Discontinued: August 1986.

Miscellanea

  • The Lisa included a single parallel port, which was dropped later in the Lisa 2 and MacXL. The Lisa 2 and MacXL used 2 400 kB Sony 3.5″ floppy drives, and both had 10 MB hard drives. An optional screen upgrade was available which allowed the Mac XL to use square pixels, for better Mac OS emulation. Screen resolution after this upgrade was 608 x 431.

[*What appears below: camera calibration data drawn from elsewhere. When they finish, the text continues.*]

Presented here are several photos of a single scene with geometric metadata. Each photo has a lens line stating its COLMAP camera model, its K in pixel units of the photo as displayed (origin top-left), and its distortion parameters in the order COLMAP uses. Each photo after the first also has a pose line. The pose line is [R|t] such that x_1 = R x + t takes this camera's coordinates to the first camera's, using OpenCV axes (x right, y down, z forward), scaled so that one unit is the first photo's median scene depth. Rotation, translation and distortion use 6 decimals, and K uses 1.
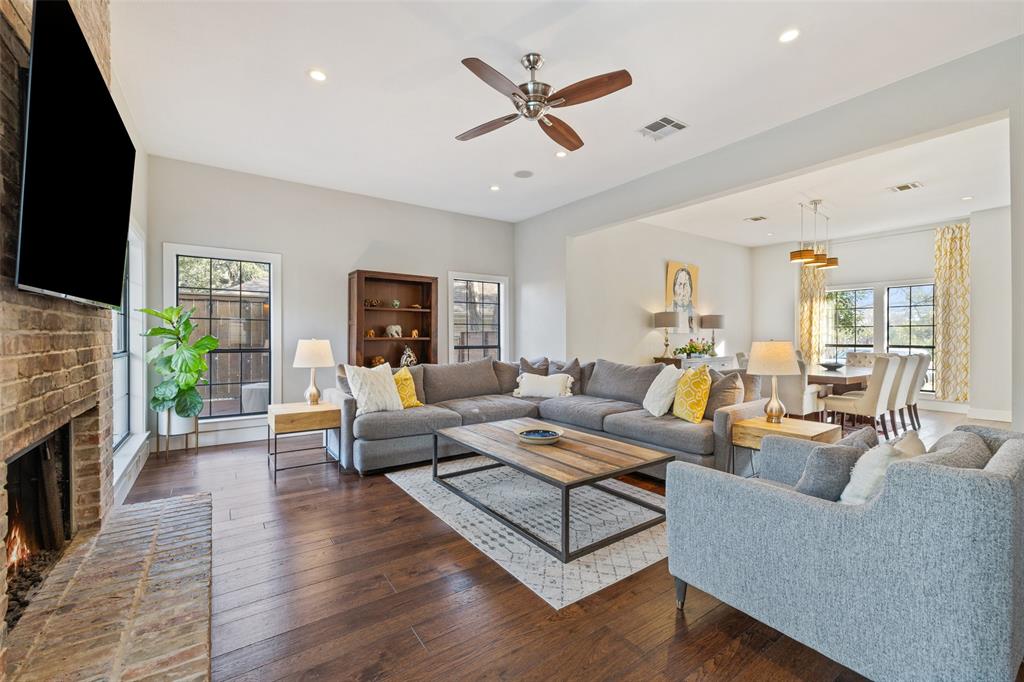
lens RADIAL K [[431.0, 0, 514.4], [0, 431.0, 340.6], [0, 0, 1]] dist [-0.000822, 0.000340]
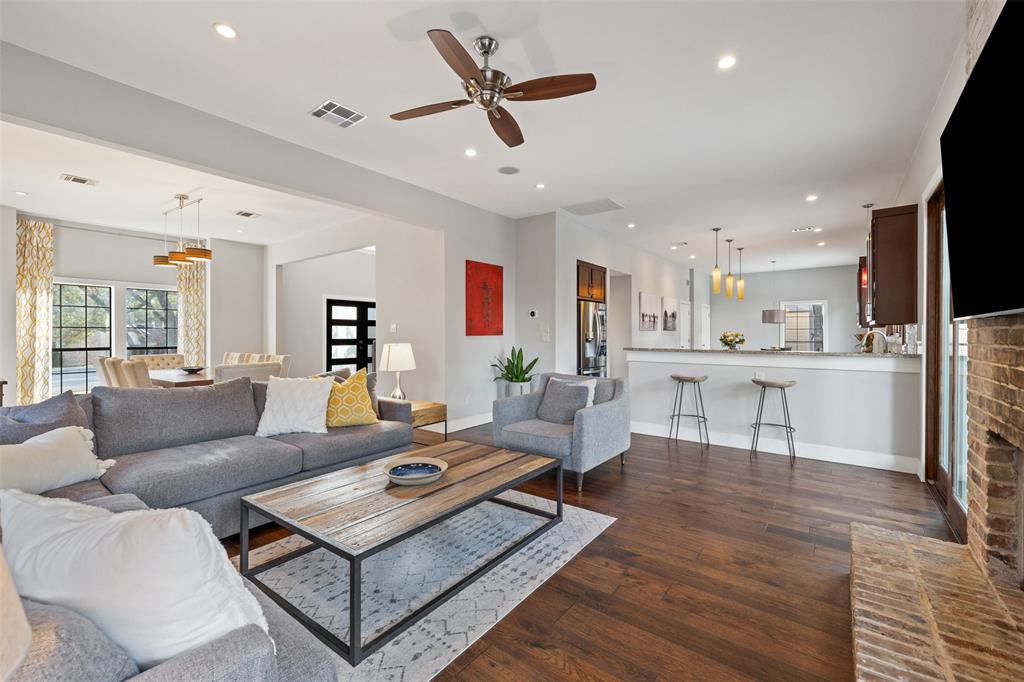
lens RADIAL K [[431.0, 0, 513.9], [0, 431.0, 336.7], [0, 0, 1]] dist [-0.000822, 0.000340]
pose [[-0.310371, -0.006721, 0.950592, -0.778809], [0.011053, 0.999882, 0.010678, -0.031753], [-0.950551, 0.013821, -0.310260, 1.131914]]
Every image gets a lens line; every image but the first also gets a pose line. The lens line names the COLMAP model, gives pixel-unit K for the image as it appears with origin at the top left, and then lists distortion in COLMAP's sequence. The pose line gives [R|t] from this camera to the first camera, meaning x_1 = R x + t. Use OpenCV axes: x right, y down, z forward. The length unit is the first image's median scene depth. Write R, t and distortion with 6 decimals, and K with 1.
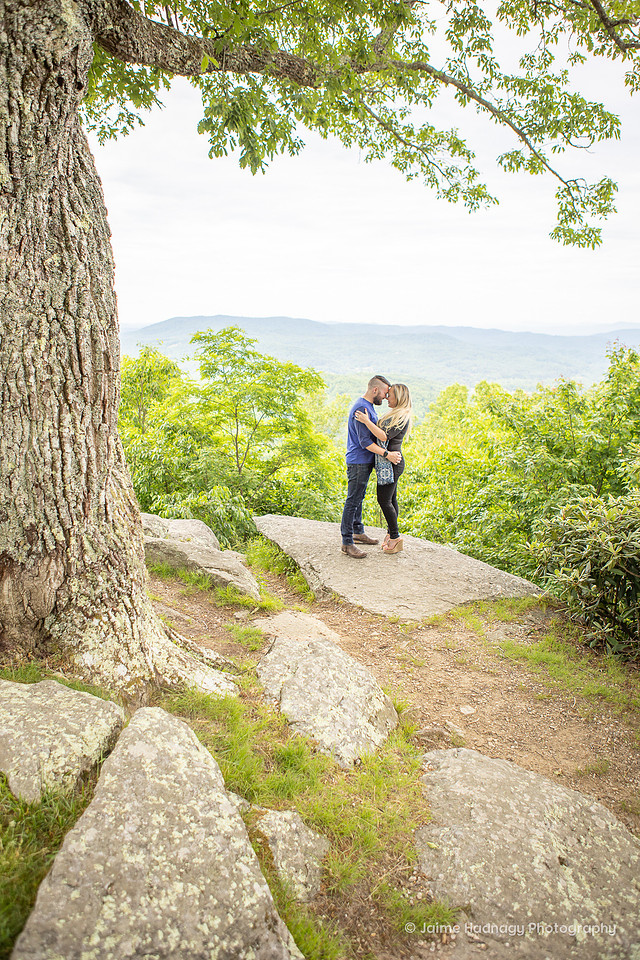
lens RADIAL K [[694.6, 0, 312.8], [0, 694.6, 484.2], [0, 0, 1]] dist [-0.046921, 0.015434]
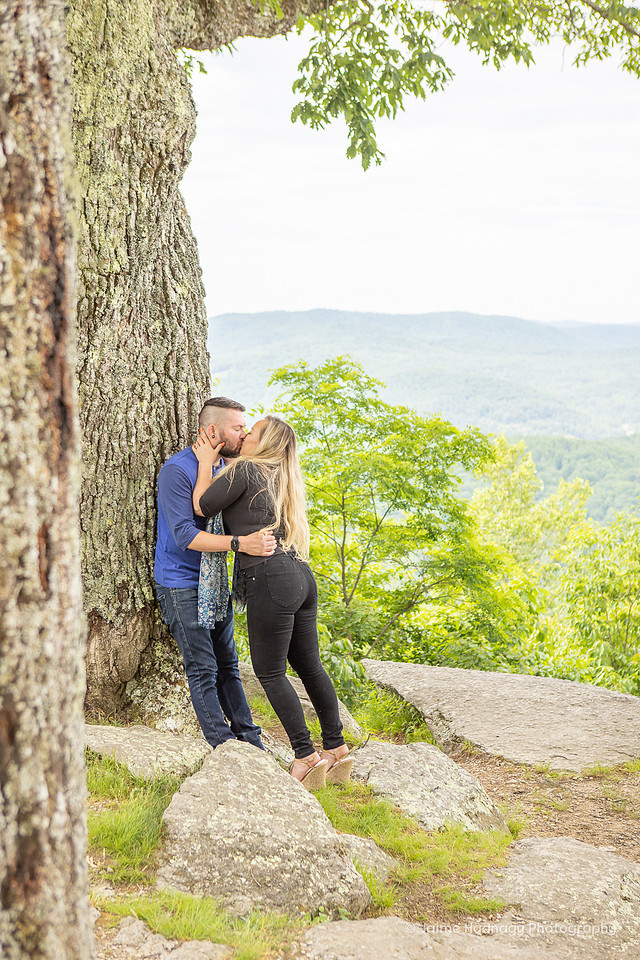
lens RADIAL K [[1545.5, 0, 329.9], [0, 1545.5, 477.9], [0, 0, 1]] dist [0.576242, 0.000000]
pose [[0.992269, 0.006089, -0.123958, 0.174940], [-0.022303, 0.991283, -0.129845, 0.197656], [0.122087, 0.131606, 0.983755, -1.233510]]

  • While the documentation shipped with the original Lisa only ever referred to it as The Lisa, officially, Apple stated the name was an acronym for Local Integrated System Architecture or “LISA”. Since Steve Jobs’s first daughter (born in 1978) was named Lisa Nicole Brennan, it was usually inferred that the name also had a personal association, and perhaps that the acronym was a backronym invented later to fit the name. Andy Hertzfeld states the acronym was reverse engineered from the name “Lisa” in late 1982 by the Apple marketing team, after they had hired a marketing consultancy firm to come up with names to replace “Lisa” and “Macintosh” (at the time considered by Jef Raskin to be merely internal project codenames) and then rejected all of the suggestions. Privately, Hertzfeld and the other software developers used “Lisa: Invented Stupid Acronym”, a recursive backronym, while computer industry pundits coined the term “Let’s Invent Some Acronym” to fit the Lisa’s name. Decades later, Jobs would tell his biographer Walter Isaacson: “Obviously it was named for my daughter.” (source: Wikipedia about Lisa computer).
  • Said to be named for one of its designer’s daughters (see paragraph above), the Lisa was the first personal computer to use a Graphical User Interface and it was aimed mainly at large businesses.
  • Apple promoted the Lisa computer announcing that the machine would increase productivity by making computers easier to work with. The Lisa had a Motorola 68000 Processor running at 5 MHz, 1 MB of RAM two 5.25″ 871 kB floppy drives, an external 5 MB hard drive, and a built in 12″ 720 x 360 monochrome monitor. At $9,995 it was a plunge few businesses were willing to take.
  • When the Macintosh came out in 1984 for significantly less money, it eroded the Lisa’s credibility further. Realizing this, Apple released the Lisa 2 at the same time as the Mac. The Lisa 2 cost half as much as the original, replaced the two 5.25″ drives with a single 400 kB 3.5″ drive, and offered configurations with up to 2 MB of RAM, and a 10 MB hard drive. In January 1985, the Lisa 2/10 was renamed the Macintosh XL, and outfitted with MacWorks, an emulator that allowed the Lisa to run the Mac OS. The XL was discontinued later that year.
  • In fact one of the Lisa’s most important roles in Apple history was that this computer served as a programming platform for the early Macs.
  • Lisa’s real-time clock depended on a 4 x AA-cell NiCd pack of batteries that only lasted for a few hours when mains power were not present. Besides the packs often busts open and leaks corrosive acid that ruins the circuit boards.
  • More than 100,000 Apple Lisa computers were fabricated and sold in two years, from 1983 to 1885, as the high price, relatively low performance and unreliable Twiggy floppy disks led to poor sales.
  • The cheaper and better version of Lisa personal computer was released it in January 1984.
  • The final revision of the Lisa, the 2/10, was sold as the Macintosh XL.
  • Third-party software: A significant impediment to third-party software on the Apple Lisa was the fact that, when first launched, the Lisa Office System could not be used to write programs for itself. Indeed, a separate development OS, called Lisa Workshop, was required. During this development process, engineers would alternate between the two OSes at startup, writing and compiling code on one OS and testing it on the other. Later, the same Lisa Workshop was used to develop software for the Macintosh. After a few years, a Macintosh-native development system was developed. For most of its lifetime, the Lisa never went beyond the original seven applications that Apple had deemed enough to “do everything”, although UniPress Software did offer Unix for $495.